**ABOUT THIS TASK:**
Find every line in the data that contains the word "vehículos" and copy each of those lines. Case counts.

-*-*-

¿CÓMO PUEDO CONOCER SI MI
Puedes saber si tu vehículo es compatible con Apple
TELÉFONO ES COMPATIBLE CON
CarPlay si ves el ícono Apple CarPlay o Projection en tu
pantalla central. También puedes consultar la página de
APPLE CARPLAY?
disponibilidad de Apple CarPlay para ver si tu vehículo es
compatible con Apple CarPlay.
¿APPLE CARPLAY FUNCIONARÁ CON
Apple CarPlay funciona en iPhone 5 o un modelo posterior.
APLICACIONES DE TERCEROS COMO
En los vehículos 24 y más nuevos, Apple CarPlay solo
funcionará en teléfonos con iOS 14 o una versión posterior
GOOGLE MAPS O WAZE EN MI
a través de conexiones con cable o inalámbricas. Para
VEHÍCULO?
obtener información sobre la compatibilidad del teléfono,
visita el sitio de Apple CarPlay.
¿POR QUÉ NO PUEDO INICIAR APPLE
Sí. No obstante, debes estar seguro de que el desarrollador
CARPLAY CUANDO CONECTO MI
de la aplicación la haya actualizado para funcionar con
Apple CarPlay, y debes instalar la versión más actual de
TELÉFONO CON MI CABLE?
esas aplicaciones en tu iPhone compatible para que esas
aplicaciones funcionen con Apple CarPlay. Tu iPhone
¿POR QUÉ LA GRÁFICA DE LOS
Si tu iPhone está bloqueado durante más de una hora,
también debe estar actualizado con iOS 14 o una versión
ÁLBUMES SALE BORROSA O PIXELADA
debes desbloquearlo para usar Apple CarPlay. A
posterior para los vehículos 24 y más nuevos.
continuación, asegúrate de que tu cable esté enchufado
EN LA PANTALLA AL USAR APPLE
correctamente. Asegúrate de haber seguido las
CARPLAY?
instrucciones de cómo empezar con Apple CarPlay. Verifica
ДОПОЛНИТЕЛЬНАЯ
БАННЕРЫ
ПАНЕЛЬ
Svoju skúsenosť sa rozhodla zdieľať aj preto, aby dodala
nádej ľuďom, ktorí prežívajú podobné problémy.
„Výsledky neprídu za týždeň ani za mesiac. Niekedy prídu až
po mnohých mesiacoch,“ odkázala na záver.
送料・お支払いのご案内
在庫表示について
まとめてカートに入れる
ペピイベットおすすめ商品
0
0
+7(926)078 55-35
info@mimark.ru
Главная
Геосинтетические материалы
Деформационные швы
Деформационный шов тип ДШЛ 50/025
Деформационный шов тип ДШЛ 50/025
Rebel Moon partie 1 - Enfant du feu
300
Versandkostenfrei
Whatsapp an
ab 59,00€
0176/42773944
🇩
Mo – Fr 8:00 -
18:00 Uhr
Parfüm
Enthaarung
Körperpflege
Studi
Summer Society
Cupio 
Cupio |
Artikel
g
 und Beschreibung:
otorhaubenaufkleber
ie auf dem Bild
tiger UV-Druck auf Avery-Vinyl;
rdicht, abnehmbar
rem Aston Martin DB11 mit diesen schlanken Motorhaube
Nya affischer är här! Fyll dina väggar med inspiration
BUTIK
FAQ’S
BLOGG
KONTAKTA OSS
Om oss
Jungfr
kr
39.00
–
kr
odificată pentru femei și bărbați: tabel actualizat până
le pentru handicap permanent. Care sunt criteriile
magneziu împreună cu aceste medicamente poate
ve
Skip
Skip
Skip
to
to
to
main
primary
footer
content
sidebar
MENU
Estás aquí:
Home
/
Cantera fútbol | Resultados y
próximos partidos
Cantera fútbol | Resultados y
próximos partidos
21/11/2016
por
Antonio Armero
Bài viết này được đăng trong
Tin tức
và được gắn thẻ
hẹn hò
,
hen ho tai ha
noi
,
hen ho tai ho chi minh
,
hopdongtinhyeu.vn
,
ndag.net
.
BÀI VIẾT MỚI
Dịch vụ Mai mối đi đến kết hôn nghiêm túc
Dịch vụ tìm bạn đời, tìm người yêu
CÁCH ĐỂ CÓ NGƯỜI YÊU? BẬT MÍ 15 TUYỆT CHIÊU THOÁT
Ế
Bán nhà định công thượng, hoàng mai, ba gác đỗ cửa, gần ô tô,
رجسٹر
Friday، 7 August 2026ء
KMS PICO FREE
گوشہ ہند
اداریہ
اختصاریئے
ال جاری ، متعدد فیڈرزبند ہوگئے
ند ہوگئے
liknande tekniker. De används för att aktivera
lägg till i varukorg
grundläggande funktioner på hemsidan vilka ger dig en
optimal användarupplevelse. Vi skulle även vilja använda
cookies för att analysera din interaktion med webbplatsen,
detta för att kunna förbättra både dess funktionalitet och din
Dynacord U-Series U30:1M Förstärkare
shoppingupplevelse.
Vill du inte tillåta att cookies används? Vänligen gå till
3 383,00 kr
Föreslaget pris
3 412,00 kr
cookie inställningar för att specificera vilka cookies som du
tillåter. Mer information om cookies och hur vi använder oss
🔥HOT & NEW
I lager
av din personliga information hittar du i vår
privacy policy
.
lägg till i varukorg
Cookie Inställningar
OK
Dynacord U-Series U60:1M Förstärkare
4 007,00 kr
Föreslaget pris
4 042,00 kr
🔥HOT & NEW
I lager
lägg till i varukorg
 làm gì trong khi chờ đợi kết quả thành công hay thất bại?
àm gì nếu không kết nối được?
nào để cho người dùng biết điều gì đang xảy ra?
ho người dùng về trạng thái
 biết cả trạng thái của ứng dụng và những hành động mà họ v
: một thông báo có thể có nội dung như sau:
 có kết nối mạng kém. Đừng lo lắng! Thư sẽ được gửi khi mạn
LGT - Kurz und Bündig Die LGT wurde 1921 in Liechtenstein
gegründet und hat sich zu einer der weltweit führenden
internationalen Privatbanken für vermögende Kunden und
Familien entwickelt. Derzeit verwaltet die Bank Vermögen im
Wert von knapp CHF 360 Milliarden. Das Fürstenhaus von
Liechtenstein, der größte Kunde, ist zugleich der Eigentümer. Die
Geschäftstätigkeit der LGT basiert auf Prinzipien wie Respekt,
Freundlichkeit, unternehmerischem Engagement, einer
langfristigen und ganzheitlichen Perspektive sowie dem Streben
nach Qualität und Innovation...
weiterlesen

-*-*-

**YOUR RESPONSE:**
En los vehículos 24 y más nuevos, Apple CarPlay solo
posterior para los vehículos 24 y más nuevos.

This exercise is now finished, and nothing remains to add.